START Input data

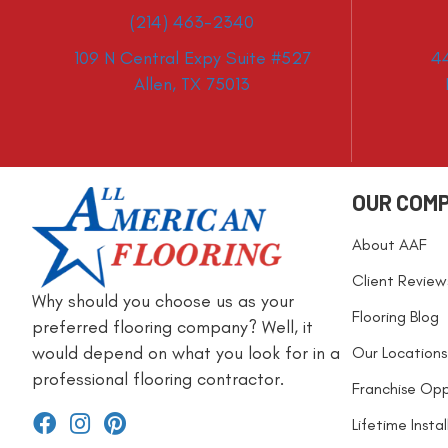
(214) 463-2340
109 N Central Expy Suite #527
4
Allen, TX 75013
OUR COM
About AAF
Client Review
Why should you choose us as your
Flooring Blog
preferred flooring company? Well, it
would depend on what you look for in a
Our Locations
professional flooring contractor.
Franchise Opp
Lifetime Insta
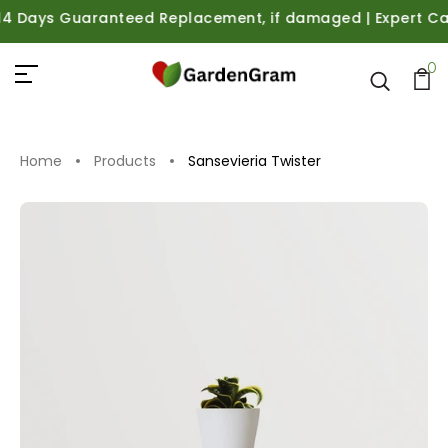
Days Guaranteed Replacement, if damaged | Expert Care Gu
0
Home
Products
Sansevieria Twister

END Input data

**What is being asked**
Please set down each entry word for word, without its images.

**Response below**
(214) 463-2340
109 N Central Expy Suite #527
4
Allen, TX 75013
OUR COM
About AAF
Client Review
Why should you choose us as your
Flooring Blog
preferred flooring company? Well, it
would depend on what you look for in a
Our Locations
professional flooring contractor.
Franchise Opp
Lifetime Insta
Days Guaranteed Replacement, if damaged | Expert Care Gu
0
Home
Products
Sansevieria Twister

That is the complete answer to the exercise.